REQUIRED ACTION
The answer must consist of every line from the entries below that contains the word "있습니다".

(Saved entries)
........

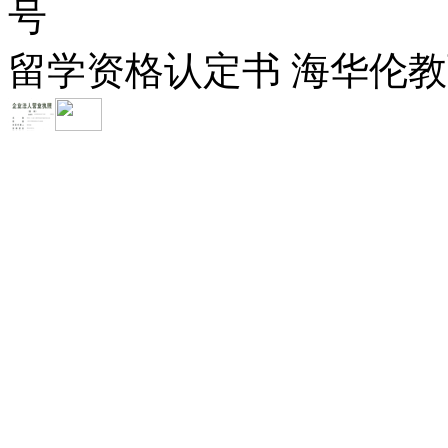
号
留学资格认定书 海华伦教育-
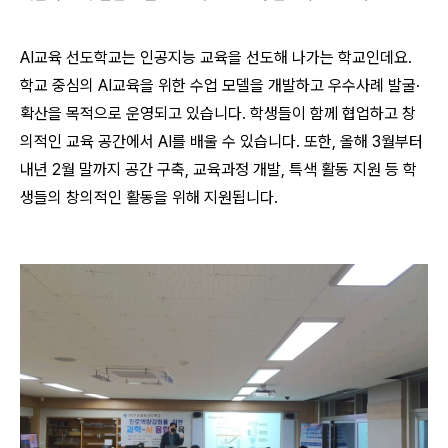
AI교육 선도학교는 인공지능 교육을 선도해 나가는 학교인데요.
학교 중심의 AI교육을 위한 수업 모델을 개발하고 우수사례 발굴·
확산을 목적으로 운영되고 있습니다. 학생들이 함께 협업하고 창
의적인 교육 공간에서 AI를 배울 수 있습니다. 또한, 올해 3월부터
내년 2월 말까지 공간 구축, 교육과정 개발, 특색 활동 지원 등 학
생들의 창의적인 활동을 위해 지원됩니다.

........

ANSWER SECTION
확산을 목적으로 운영되고 있습니다. 학생들이 함께 협업하고 창
의적인 교육 공간에서 AI를 배울 수 있습니다. 또한, 올해 3월부터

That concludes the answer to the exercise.